Basal/apical gradient of the mRNA for the small GTP-binding protein Ran. Cell stages, experimental conditions, and abbreviations are similar to Figure 1. The 160-bp RT-PCR product corresponds to the mRNA of the small GTP-binding protein Ran (Ran-GP) and the 850-bp RT-PCR product to 18S rRNA.

Figure 6

Reversal of the gradient of MAP-kinase mRNA after cap formation. Distribution of MAP-kinase mRNA in cells without cap (A) and with nearly fully developed cap (B) was evaluated by RT-PCR analogous to the experiment of Figure 1. The 300-bp signal corresponds to MAP-kinase mRNA, the 850-bp signal to 18S rRNA.

Figure 7

Schematic representation of A. acetabulum cell fragments: culture with and without rhizoid and in absence and presence of cytochalasin D. Cells are not drawn to scale; whorls of hairs are omitted.

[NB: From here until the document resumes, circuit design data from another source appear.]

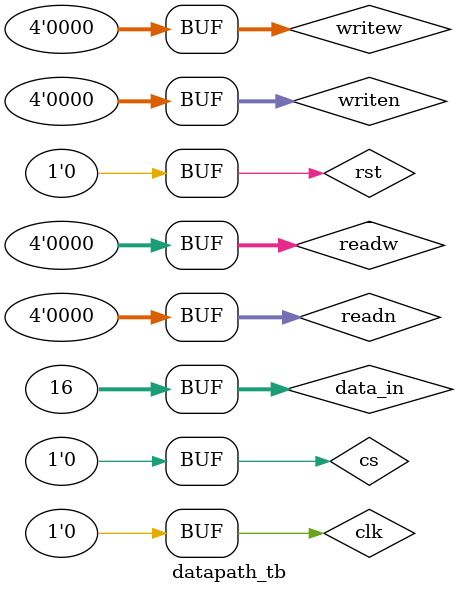
<source format=v>
module datapath_tb;

reg rst, clk, cs;
reg [3:0] readw, writew;
reg [3:0] readn, writen;
reg [31:0] data_in;
wire done;

DataPath #(.WIDTH(32), .ROW(4), .COL(4)) uut(
	.cs(cs),
	.rst(rst), 
	.clk(clk),
	.readw(readw),
	.writew(writew),
	.readn(readn),
	.writen(writen),
	.data_in(data_in),
	.done(done)
	); 

initial begin
	#13 
	data_in <= 16'd1;
	writew <= 4'b0001;
	#10 
	data_in <= 16'd2;
	writew <= 4'b0001;
	#10 
	data_in <= 16'd3;
	writew <= 4'b0001;
	#10 
	data_in <= 16'd4;
	writew <= 4'b0001;

	#10 
	data_in <= 16'd5;
	writew <= 4'b0010;
	#10 
	data_in <= 16'd6;
	writew <= 4'b0010;
	#10 
	data_in <= 16'd7;
	writew <= 4'b0010;
	#10 
	data_in <= 16'd8;
	writew <= 4'b0010;

	#10 
	data_in <= 16'd9;
	writew <= 4'b0100;
	#10 
	data_in <= 16'd10;
	writew <= 4'b0100;
	#10 
	data_in <= 16'd11;
	writew <= 4'b0100;
	#10 
	data_in <= 16'd12;
	writew <= 4'b0100;

	#10 
	data_in <= 16'd13;
	writew <= 4'b1000;
	#10 
	data_in <= 16'd14;
	writew <= 4'b1000;
	#10 
	data_in <= 16'd15;
	writew <= 4'b1000;
	#10 
	data_in <= 16'd16;
	writew <= 4'b1000;

	#10 writew <= 4'b0000;
	//---------------------------------------
	#10 
	data_in <= 16'd1;
	writen <= 4'b0001;
	#10 
	data_in <= 16'd5;
	writen <= 4'b0001;
	#10 
	data_in <= 16'd9;
	writen <= 4'b0001;
	#10 
	data_in <= 16'd13;
	writen <= 4'b0001;

	#10 
	data_in <= 16'd2;
	writen <= 4'b0010;
	#10 
	data_in <= 16'd6;
	writen <= 4'b0010;
	#10 
	data_in <= 16'd10;
	writen <= 4'b0010;
	#10 
	data_in <= 16'd14;
	writen <= 4'b0010;

	#10 
	data_in <= 16'd3;
	writen <= 4'b0100;
	#10 
	data_in <= 16'd7;
	writen <= 4'b0100;
	#10 
	data_in <= 16'd11;
	writen <= 4'b0100;
	#10 
	data_in <= 16'd15;
	writen <= 4'b0100;

	#10 
	data_in <= 16'd4;
	writen <= 4'b1000;
	#10 
	data_in <= 16'd8;
	writen <= 4'b1000;
	#10 
	data_in <= 16'd12;
	writen <= 4'b1000;
	#10 
	data_in <= 16'd16;
	writen <= 4'b1000;

	#10 writen <= 4'b0000;
	// ------------------------------------
	#3
	cs <= 1;
	#7
	readw <= 4'b0001;
	readn <= 4'b0001;
	#10 
	readw <= 4'b0011;
	readn <= 4'b0011;
	#10 
	readw <= 4'b0111;
	readn <= 4'b0111;
	#10 
	readw <= 4'b1111;
	readn <= 4'b1111;
	#10 
	readw <= 4'b1111;
	readn <= 4'b1111;
	#10 
	readw <= 4'b1111;
	readn <= 4'b1111;
	#10 
	readw <= 4'b1111;
	readn <= 4'b1111;
	#10 
	readw <= 4'b0000;
	readn <= 4'b0000;
	#40 
	cs <= 0;



end

initial begin
rst <= 1;
clk <= 0;
#3
rst <= 0;
end

initial begin
	repeat(500)
		#5 clk <= ~clk;
end

endmodule
</source>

Amputation is indicated by a horizontal line. 1, Intact cell of 30 to 40 mm in length without cap; 2, amputation of apical cell-region only (5) generation of apical- and rhizoid-amputated fragment. The nucleated (3) and enucleated (6) cell fragments were cultured for 7 d in the absence and presence of cytochalasin D. The cultured cellular fragments were then redissected into apical (a), middle (m), and basal (b) fragments (4, 7) and immediately processed for analysis.

Figure 8

Regeneration after injury induces accumulation of actin-1 mRNA at the apical wound site: the role of the nucleus. Basal cell fragments with or without rhizoid were generated and cultured (in the absence of inhibitor) for 3 d after amputation before processing occurred, as described schematically in Figure 7. Experimental conditions are similar to the one described in Figure 1; abbreviations as in Figure 7. The 700-bp RT-PCR product corresponds to actin-1 mRNA and the 250-bp product to rbcS mRNA.

Figure 9

Restablishment of the apical/basal gradient of calmodulin-4 mRNA after decapitation: the role of actin microfilaments. Basal cell fragments (with or without rhizoid) were generated and cultured in the absence or presence of 10 μg mL⁻¹ of cytochalasin D for 7 d after amputation before processing occurred, as described schematically in Figure 7. Experimental conditions are similar to those described in Figure 1; same abbreviations as in Figure 8. The 180-bp RT-PCR product corresponds to calmodulin 4 mRNA and the 850-bp RT-PCR product to 18S rRNA.